Czy to jest wykonalne, czy muszę raczej kombinować jakiegoś ślitaśnego skrypta do $FETCHCOMMAND? 

(którego i tak zaczynam skrobać, żeby na niektórych domenach/paczkach chodził wget, a domyślnie  axel).

Pozdrawiam

 :Cool: Last edited by Jacekalex on Thu Aug 01, 2013 8:16 pm; edited 2 times in total

----------

## SlashBeast

Wydaje mi sie, ze mogl bys sprobowac zmienic zmienna SRC_URI przez /etc/portage/bashrc w jakiejs wczesniej fazie, chyba pkg_setup, ale to troche partyzantka i nie wiem czy w ogole zadziala.

----------

## Jacekalex

 *SlashBeast wrote:*   

> Wydaje mi sie, ze mogl bys sprobowac zmienic zmienna SRC_URI przez /etc/portage/bashrc w jakiejs wczesniej fazie, chyba pkg_setup, ale to troche partyzantka i nie wiem czy w ogole zadziala.

 

Jeżeli to taka -partyzantka, że nawet Ty nie wiesz, czy ma prawa działać, to chyba parę linijek w skrypcie, ktory zamierzam podpiąć do FETCHCOMMAND, chyba będzie pewniejsza sprawa, tam muszę na sourceforge i githubie zostawić wgeta, domyślnie na http axela, to jakiśtam regex do ftp.mozilla.com, który zrobi https z ftp, wielkiej różnicy nie zrobi.  :Wink: 

A całość rękodzieła wynika z faktu, że na kilku serwerach wszystkie programy pobierające (curl, wget, axel,ff, reszta) potrafi pobrać część pliku, a potem wisieć na otwartym połączeniu choćby i przez tydzień.

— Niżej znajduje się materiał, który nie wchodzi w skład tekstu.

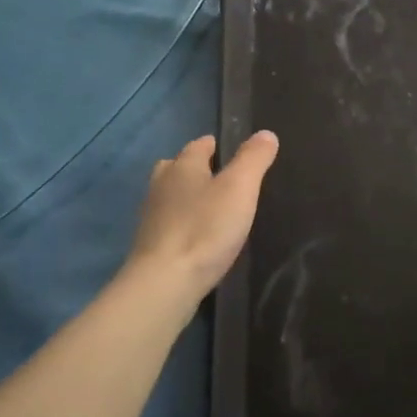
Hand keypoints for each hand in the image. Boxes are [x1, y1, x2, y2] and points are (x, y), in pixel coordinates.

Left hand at [125, 132, 279, 299]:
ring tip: (213, 208)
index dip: (217, 145)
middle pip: (178, 167)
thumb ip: (253, 159)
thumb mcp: (239, 188)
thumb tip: (266, 133)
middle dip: (197, 169)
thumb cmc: (205, 229)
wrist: (165, 283)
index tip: (235, 152)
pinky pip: (170, 224)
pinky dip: (183, 224)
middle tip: (223, 180)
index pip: (199, 145)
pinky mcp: (150, 245)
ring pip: (171, 196)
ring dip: (188, 197)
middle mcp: (161, 185)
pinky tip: (199, 237)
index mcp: (183, 166)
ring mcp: (151, 216)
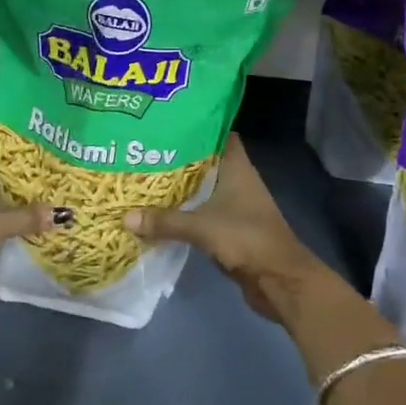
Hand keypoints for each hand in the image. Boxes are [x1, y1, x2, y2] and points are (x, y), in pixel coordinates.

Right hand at [123, 134, 335, 322]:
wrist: (280, 280)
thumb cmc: (246, 238)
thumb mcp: (201, 227)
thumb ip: (164, 221)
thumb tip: (125, 216)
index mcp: (237, 167)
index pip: (218, 134)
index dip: (197, 126)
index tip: (168, 123)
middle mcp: (238, 180)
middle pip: (206, 161)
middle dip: (179, 157)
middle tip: (146, 150)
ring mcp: (236, 205)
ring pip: (204, 188)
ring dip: (182, 186)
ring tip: (147, 177)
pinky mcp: (232, 228)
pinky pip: (204, 212)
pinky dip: (186, 211)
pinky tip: (162, 211)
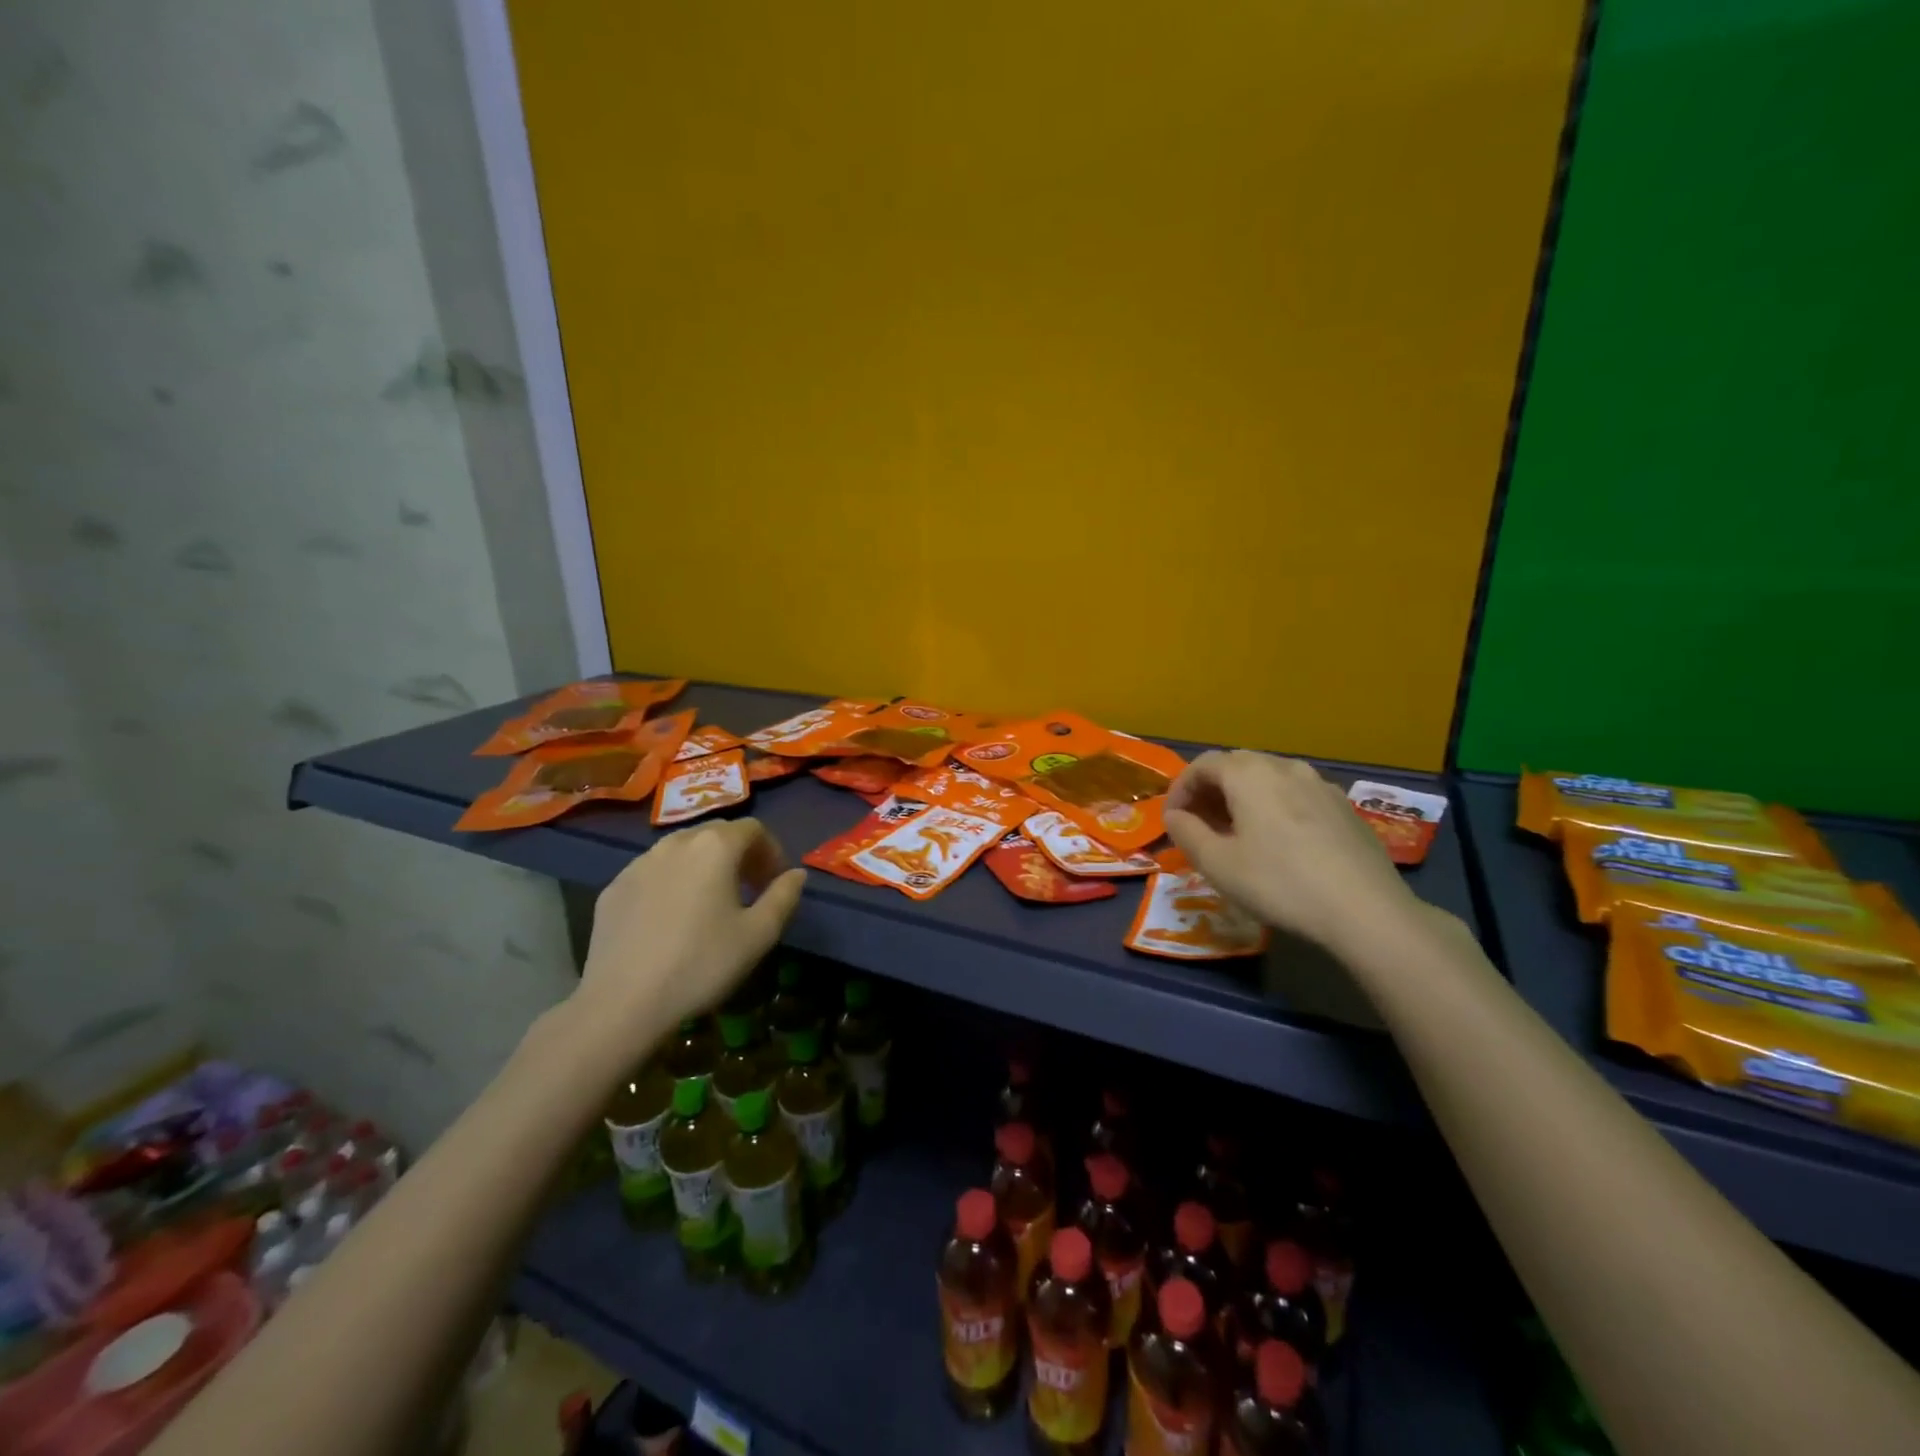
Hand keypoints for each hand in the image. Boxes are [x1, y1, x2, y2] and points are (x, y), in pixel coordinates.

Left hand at [573, 819, 806, 1037]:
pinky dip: (671, 882)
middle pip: (716, 833)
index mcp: (715, 847)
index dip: (771, 851)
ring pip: (682, 850)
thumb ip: (784, 896)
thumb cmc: (701, 964)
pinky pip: (653, 872)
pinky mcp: (613, 888)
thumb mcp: (758, 935)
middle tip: (749, 889)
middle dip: (739, 854)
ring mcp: (638, 863)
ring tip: (710, 903)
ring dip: (704, 866)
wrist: (622, 1003)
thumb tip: (797, 874)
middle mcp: (675, 842)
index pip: (753, 829)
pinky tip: (671, 920)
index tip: (775, 882)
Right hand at [1164, 751, 1423, 954]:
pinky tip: (1280, 842)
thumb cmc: (1279, 883)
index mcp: (1249, 774)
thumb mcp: (1217, 864)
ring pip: (1269, 779)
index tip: (1172, 820)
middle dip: (1211, 791)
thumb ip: (1187, 833)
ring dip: (1244, 798)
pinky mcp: (1345, 808)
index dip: (1180, 789)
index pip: (1202, 764)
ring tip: (1237, 833)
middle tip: (1200, 825)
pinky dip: (1275, 807)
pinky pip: (1297, 795)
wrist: (1366, 910)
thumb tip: (1175, 816)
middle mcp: (1285, 767)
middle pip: (1236, 765)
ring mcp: (1320, 785)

Żeby któryś pociągnął do końca, to trzeba ubić i wznowić pobieracza, czasem nawet kilka razy.

Niby płącę za 20mbi, a te kfiatki jeszcze z miesiąc albo dłużej będę wyjaśniał, to jakaś diabelnie dziwna konfiguracja u ISP, na razie wymienili najbliższego switcha na gigabitowy, i to nic nie zmieniło, co  u pracowników ISP spowodowało powstanie "ministerstwa zdziwionych min".    :Twisted Evil: 

W każdym razie np mogę na cały dzień zostawić wgeta, żeby  ciągnął http://noc.gts.pl/500mb.gts ( taki test sami mi polecili), będzie pobierać z około 2,5MB/s, ale po 12 godzinach będzie miał pobrane około 32 MB, zamiast 500.

Przy starym switchu i okolicznych myślałem, że są trochę pozatykane (wiem, co się w najbliższej sieci dzieje), ale wymiana sprzętu pokazała problem w całej okazałości, za to test na kliku programach, dwóch systemach operacyjnych i dwóch kartach sieciowych, praktycznie wykluczyła możliwość, żeby to było coś u mnie. 

Ale to już muszę załatwiać z Administratorem, który miewa czasami muchy w nosie.   :Twisted Evil: 

Pozdrawiam

 :Cool: 

----------